Según parece, la vida ha vuelto; una vida que, entre otras grandezas, está hecha de cruceros monstruosos que nos regalan la visión de su estela de humo contaminante y calles convertidas en restaurantes, salas de fiesta y garitos de desmadre nocturno a cielo raso para el desespero y la expulsión obviamente de la población residente de toda la vida.

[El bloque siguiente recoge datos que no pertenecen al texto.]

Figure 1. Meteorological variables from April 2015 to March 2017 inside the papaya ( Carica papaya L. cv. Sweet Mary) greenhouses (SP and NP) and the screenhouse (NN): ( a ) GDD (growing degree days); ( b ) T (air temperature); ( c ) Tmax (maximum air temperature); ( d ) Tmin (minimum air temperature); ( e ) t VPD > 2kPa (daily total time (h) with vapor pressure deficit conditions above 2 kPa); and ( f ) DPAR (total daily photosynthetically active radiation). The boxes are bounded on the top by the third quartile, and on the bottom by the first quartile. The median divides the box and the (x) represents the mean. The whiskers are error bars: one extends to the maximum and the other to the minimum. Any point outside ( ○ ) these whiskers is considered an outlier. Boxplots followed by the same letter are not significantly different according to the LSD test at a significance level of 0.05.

La prohibición del alquiler turístico en pisos sigue siendo una ilusión por falta de inspecciones y un lucrativo negocio de fondos especulativos, convirtiendo la vivienda en un bien inaccesible para quien vive de ese salario degradado por una inflación multiplicada por los efectos de ser un destino turístico a nivel internacional. Los inspectores de Trabajo tampoco intervienen en este actual pozo oscuro de esclavitud laboral, de mujeres que van por la calle con las fregonas de piso en piso; ni se preguntan cómo pueden funcionar los hoteles con un tercio menos de plantilla y sin horas extraordinarias, entre otras cosas, porque están ocupados inspeccionando negocios familiares y entidades no lucrativas.

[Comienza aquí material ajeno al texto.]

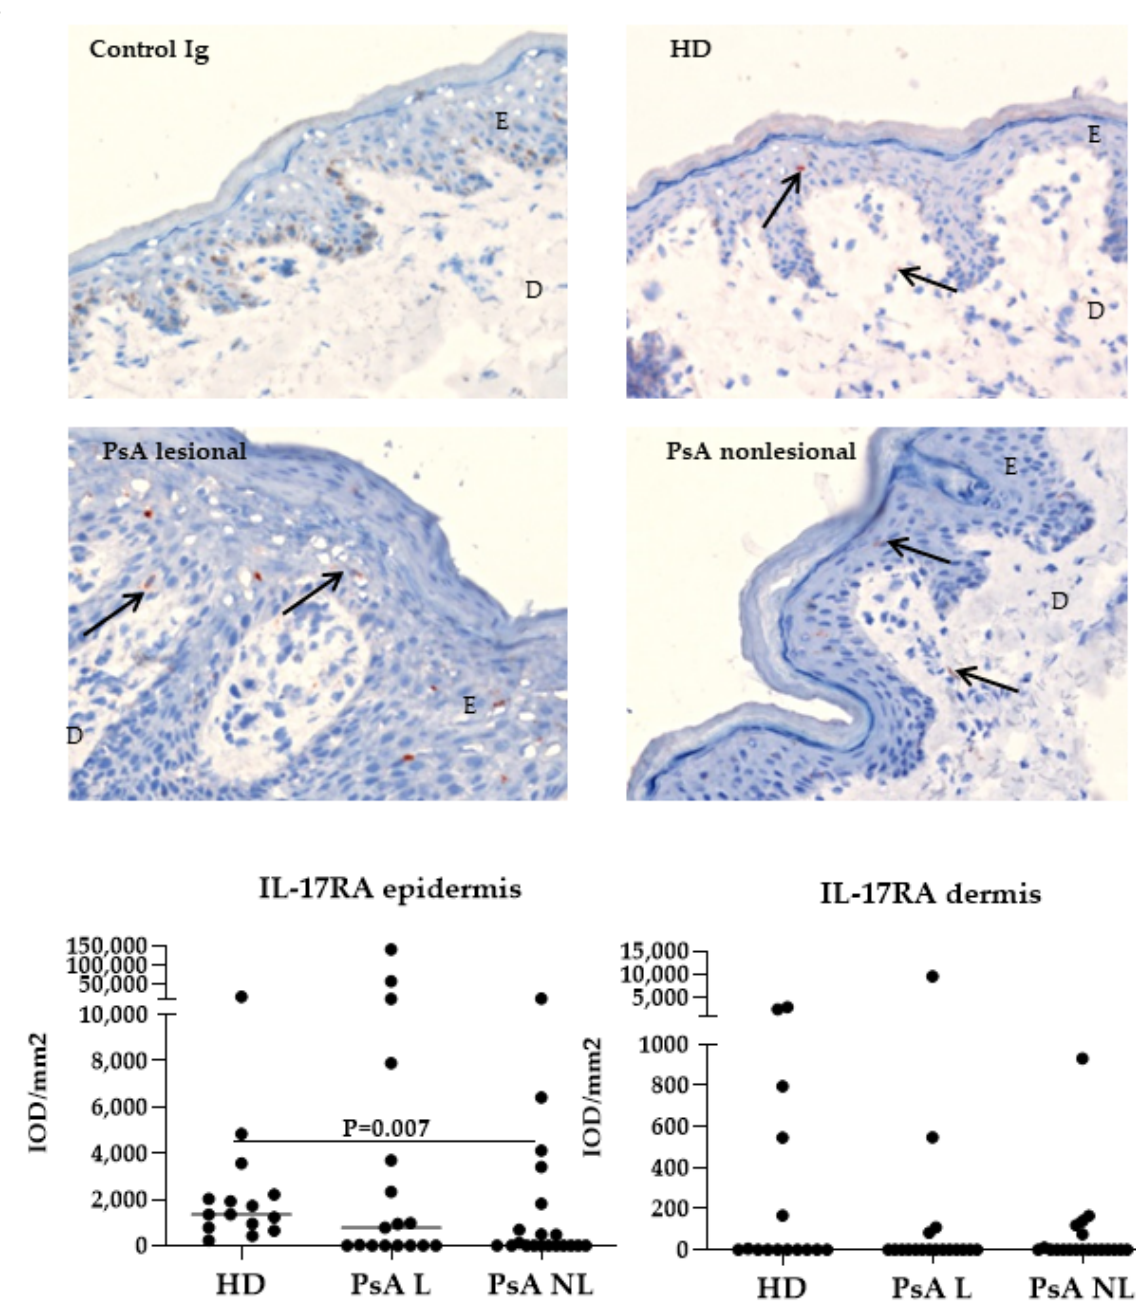
Figure 3. Expression of IL-17RA was lower in the epidermis of the nonlesional psoriatic skin compared to healthy donor skin. ( A ) Representative immunohistochemical staining of baseline IL-17RA expression (arrows) in skin from HD and PsA patients. Original magnification 200 × . ( B ) Quantification of IL-17RA (Kruskal-Wallis test, epidermis p = 0.03, dermis p = 0.007) expression in HD, PsA L skin and PsA NL skin. Results are shown as median IOD/mm 2 and IQR of epidermis and dermis of HD and PsA patients. Per subject the median expression level of 18 high-power fields is used for analysis. p values given in the graphs are calculated from a post Dunn’s test. E, epidermis; D, dermis, IL, interleukin; HD, healthy donor; PsA, psoriatic arthritis; L; lesional, NL; nonlesional, IOD; integrated optical density, IQR; interquartile range.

Es verdad que somos una ciudad de servicios, dependiente del negocio del ocio turístico masificado, convertida, como la pandemia ha demostrado, en una sociedad absolutamente debilitada y servil, sin capacidad productiva, sin conciencia del valor de nuestro trabajo, sin diversificación de opciones, sin futuro. ¿Es eso lo que queremos para nosotros y para las generaciones futuras? Porque esto no es una maldición divina inevitable, tiene responsables y no lo arreglará ningún milagro.